Global market shares before the merger
Regulators will now be pouring through the detail of the intended merger to establish the key competition issues emerging. Brewing is a highly vertically integrated industry, in which dominant firms are able to dictate prices to retailers and limit consumer choice in pubs, hotels and other controlled outlets. The merger will make a difficult situation worse for smaller micro-breweries and those selling ‘craft’ beers, who have seen increases in market share in recent years. This makes them easy pickings for the mega breweries who are keen to add craft beers to their portfolio. Even before the proposed merger, the brewing industry has been the subject of close monitoring in terms of its anti-competitive structure and considerable barriers to entry.
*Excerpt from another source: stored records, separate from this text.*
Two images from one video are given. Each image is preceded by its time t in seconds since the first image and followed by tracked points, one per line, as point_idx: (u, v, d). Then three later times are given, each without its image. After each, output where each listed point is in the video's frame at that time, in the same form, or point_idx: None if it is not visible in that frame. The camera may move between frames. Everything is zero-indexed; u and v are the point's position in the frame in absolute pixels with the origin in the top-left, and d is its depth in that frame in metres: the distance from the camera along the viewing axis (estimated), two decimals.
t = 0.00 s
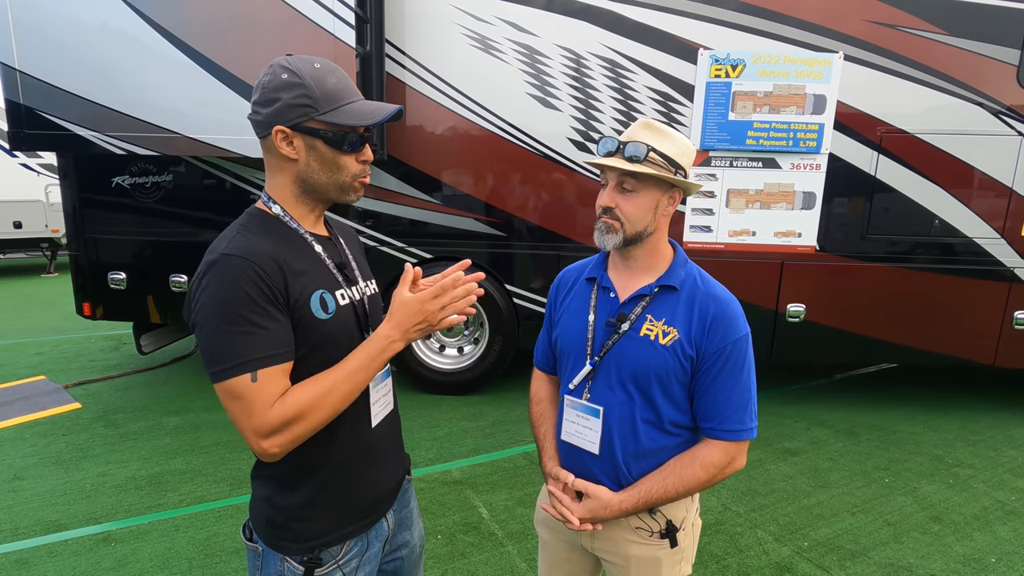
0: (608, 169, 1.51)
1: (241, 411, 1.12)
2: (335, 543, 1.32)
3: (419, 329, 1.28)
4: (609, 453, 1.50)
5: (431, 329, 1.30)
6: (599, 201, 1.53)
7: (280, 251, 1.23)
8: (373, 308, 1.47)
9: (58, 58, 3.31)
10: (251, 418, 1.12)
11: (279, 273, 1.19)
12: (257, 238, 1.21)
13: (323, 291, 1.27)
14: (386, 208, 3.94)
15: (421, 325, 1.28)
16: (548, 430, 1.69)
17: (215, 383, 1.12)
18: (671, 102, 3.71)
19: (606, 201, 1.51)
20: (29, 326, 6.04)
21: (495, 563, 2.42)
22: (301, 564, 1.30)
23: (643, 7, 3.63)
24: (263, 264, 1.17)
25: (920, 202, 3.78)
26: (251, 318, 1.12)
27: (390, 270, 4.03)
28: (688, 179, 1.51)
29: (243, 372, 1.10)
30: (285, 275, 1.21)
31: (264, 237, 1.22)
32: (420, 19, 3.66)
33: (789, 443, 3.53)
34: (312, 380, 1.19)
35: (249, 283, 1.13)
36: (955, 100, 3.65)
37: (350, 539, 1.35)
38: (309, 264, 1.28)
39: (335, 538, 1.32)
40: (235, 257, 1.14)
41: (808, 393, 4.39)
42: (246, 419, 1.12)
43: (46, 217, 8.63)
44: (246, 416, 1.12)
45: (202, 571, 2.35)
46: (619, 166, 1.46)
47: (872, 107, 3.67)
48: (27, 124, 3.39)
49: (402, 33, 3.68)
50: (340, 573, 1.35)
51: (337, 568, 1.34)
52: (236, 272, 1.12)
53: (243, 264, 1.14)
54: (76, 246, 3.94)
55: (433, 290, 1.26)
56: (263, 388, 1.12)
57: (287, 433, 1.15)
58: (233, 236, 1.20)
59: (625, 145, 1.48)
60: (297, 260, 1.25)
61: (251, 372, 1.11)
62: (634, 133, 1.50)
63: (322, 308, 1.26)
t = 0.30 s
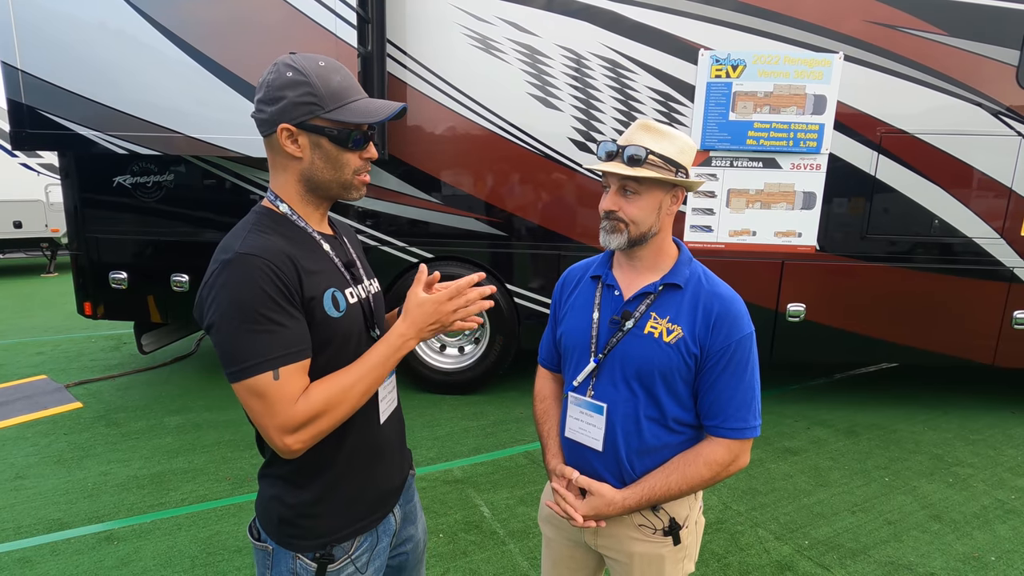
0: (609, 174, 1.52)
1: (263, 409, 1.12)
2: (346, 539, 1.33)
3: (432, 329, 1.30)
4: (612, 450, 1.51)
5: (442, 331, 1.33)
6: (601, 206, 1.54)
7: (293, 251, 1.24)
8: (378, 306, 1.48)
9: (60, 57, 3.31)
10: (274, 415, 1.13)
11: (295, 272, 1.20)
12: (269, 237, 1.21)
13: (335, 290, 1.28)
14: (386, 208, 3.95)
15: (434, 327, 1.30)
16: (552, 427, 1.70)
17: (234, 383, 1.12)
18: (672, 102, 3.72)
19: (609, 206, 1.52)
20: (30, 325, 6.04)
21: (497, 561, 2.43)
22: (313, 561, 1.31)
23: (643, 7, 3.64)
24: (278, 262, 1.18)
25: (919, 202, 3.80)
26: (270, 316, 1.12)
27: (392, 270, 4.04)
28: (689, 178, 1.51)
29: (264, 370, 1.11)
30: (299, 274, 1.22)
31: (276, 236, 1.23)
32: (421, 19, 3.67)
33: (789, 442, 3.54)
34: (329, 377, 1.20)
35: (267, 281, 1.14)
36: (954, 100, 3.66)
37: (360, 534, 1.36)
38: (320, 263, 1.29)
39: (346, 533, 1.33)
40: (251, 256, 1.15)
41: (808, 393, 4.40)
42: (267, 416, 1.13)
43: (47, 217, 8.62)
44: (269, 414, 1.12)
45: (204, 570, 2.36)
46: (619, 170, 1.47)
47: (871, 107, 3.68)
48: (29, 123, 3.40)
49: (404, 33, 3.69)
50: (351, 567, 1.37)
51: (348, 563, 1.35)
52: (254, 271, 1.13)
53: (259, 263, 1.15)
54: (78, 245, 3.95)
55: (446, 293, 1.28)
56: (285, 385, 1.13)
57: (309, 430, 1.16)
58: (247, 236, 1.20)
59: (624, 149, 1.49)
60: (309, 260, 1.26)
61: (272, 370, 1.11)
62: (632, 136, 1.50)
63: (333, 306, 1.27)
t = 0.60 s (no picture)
0: (618, 166, 1.53)
1: (270, 407, 1.13)
2: (353, 537, 1.34)
3: (440, 337, 1.31)
4: (616, 449, 1.51)
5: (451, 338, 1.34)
6: (608, 198, 1.55)
7: (303, 251, 1.24)
8: (384, 306, 1.49)
9: (62, 58, 3.32)
10: (281, 414, 1.13)
11: (305, 273, 1.21)
12: (280, 237, 1.22)
13: (344, 291, 1.29)
14: (388, 208, 3.96)
15: (443, 334, 1.31)
16: (555, 427, 1.71)
17: (244, 382, 1.13)
18: (673, 102, 3.73)
19: (615, 197, 1.53)
20: (32, 325, 6.06)
21: (500, 560, 2.44)
22: (321, 559, 1.31)
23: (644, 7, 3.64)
24: (289, 262, 1.19)
25: (921, 202, 3.80)
26: (280, 317, 1.13)
27: (394, 269, 4.05)
28: (695, 176, 1.53)
29: (272, 369, 1.11)
30: (309, 274, 1.22)
31: (286, 236, 1.24)
32: (423, 20, 3.68)
33: (790, 441, 3.55)
34: (337, 378, 1.21)
35: (277, 281, 1.14)
36: (955, 100, 3.67)
37: (368, 532, 1.37)
38: (329, 263, 1.30)
39: (354, 531, 1.34)
40: (262, 256, 1.16)
41: (810, 392, 4.41)
42: (275, 415, 1.13)
43: (49, 217, 8.63)
44: (276, 413, 1.13)
45: (208, 568, 2.37)
46: (628, 162, 1.48)
47: (873, 107, 3.68)
48: (32, 123, 3.40)
49: (406, 33, 3.70)
50: (359, 565, 1.37)
51: (356, 561, 1.36)
52: (265, 271, 1.14)
53: (270, 263, 1.15)
54: (80, 245, 3.96)
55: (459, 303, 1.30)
56: (294, 384, 1.13)
57: (316, 430, 1.17)
58: (259, 237, 1.21)
59: (634, 142, 1.49)
60: (319, 260, 1.27)
61: (281, 370, 1.12)
62: (643, 131, 1.51)
63: (342, 307, 1.28)
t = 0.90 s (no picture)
0: (614, 175, 1.54)
1: (271, 405, 1.14)
2: (357, 535, 1.34)
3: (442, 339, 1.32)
4: (618, 447, 1.52)
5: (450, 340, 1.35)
6: (608, 206, 1.55)
7: (307, 251, 1.25)
8: (390, 304, 1.49)
9: (65, 58, 3.33)
10: (282, 411, 1.14)
11: (308, 272, 1.22)
12: (284, 236, 1.23)
13: (347, 290, 1.30)
14: (390, 208, 3.97)
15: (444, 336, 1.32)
16: (558, 425, 1.71)
17: (245, 380, 1.14)
18: (675, 102, 3.73)
19: (615, 206, 1.54)
20: (35, 324, 6.08)
21: (502, 558, 2.44)
22: (324, 556, 1.32)
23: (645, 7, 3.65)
24: (292, 261, 1.19)
25: (922, 202, 3.80)
26: (281, 316, 1.14)
27: (396, 269, 4.06)
28: (694, 177, 1.53)
29: (272, 368, 1.12)
30: (312, 274, 1.23)
31: (290, 235, 1.25)
32: (425, 20, 3.68)
33: (792, 441, 3.55)
34: (339, 377, 1.22)
35: (279, 280, 1.15)
36: (957, 100, 3.67)
37: (372, 530, 1.37)
38: (333, 263, 1.30)
39: (358, 529, 1.34)
40: (266, 256, 1.16)
41: (811, 392, 4.41)
42: (277, 412, 1.14)
43: (51, 217, 8.63)
44: (277, 410, 1.14)
45: (212, 566, 2.38)
46: (624, 172, 1.49)
47: (875, 106, 3.69)
48: (36, 123, 3.42)
49: (407, 34, 3.70)
50: (362, 563, 1.38)
51: (359, 558, 1.36)
52: (268, 271, 1.15)
53: (273, 262, 1.16)
54: (83, 245, 3.97)
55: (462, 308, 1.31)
56: (294, 383, 1.14)
57: (317, 428, 1.18)
58: (264, 236, 1.22)
59: (628, 149, 1.50)
60: (323, 260, 1.28)
61: (281, 368, 1.13)
62: (635, 137, 1.52)
63: (344, 306, 1.29)
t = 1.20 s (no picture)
0: (617, 165, 1.54)
1: (270, 402, 1.15)
2: (358, 531, 1.35)
3: (442, 340, 1.33)
4: (618, 445, 1.53)
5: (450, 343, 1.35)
6: (608, 196, 1.56)
7: (305, 249, 1.26)
8: (389, 302, 1.49)
9: (66, 57, 3.34)
10: (281, 409, 1.15)
11: (307, 270, 1.23)
12: (283, 235, 1.24)
13: (345, 288, 1.30)
14: (390, 207, 3.97)
15: (444, 338, 1.33)
16: (558, 424, 1.72)
17: (244, 377, 1.14)
18: (675, 101, 3.74)
19: (615, 195, 1.54)
20: (35, 324, 6.09)
21: (502, 557, 2.45)
22: (325, 552, 1.33)
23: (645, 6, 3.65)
24: (290, 260, 1.20)
25: (922, 201, 3.80)
26: (280, 314, 1.14)
27: (396, 268, 4.06)
28: (695, 175, 1.54)
29: (271, 366, 1.13)
30: (310, 272, 1.24)
31: (289, 234, 1.25)
32: (425, 19, 3.68)
33: (792, 440, 3.56)
34: (338, 376, 1.23)
35: (278, 279, 1.16)
36: (957, 99, 3.67)
37: (372, 527, 1.38)
38: (332, 261, 1.31)
39: (359, 525, 1.35)
40: (264, 254, 1.17)
41: (811, 391, 4.42)
42: (276, 410, 1.15)
43: (51, 216, 8.64)
44: (276, 408, 1.15)
45: (212, 565, 2.38)
46: (626, 161, 1.50)
47: (874, 105, 3.69)
48: (36, 123, 3.42)
49: (408, 33, 3.71)
50: (363, 559, 1.38)
51: (360, 555, 1.37)
52: (266, 269, 1.15)
53: (272, 260, 1.17)
54: (84, 244, 3.98)
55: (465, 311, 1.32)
56: (293, 380, 1.15)
57: (316, 426, 1.18)
58: (262, 235, 1.22)
59: (634, 142, 1.50)
60: (321, 258, 1.28)
61: (280, 366, 1.13)
62: (642, 130, 1.53)
63: (343, 304, 1.29)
While the merger will face close scrutiny in many territories, it is thought that it will be allowed with a likely request to divest brands and selling stakes in other breweries. That the merger is likely to go ahead with modest regulation is because even though global concentration in the industry will increase considerably, the effect in any one territory is limited. For example, while AB InBev has a market share of nearly 80% in Argentina, it is only 16% in the UK and 6% in Germany. In France, both SABMiller and AB Inbev lag behind Heineken which has a 30% market share. However, some enforced selling is likely, with AB Inbev required to sell SABMiller’s stake in MillerCoors in the US and CR Snow in China (a joint venture between SAB Miller and China Resources Limited), which controls around 25% of the Chinese market.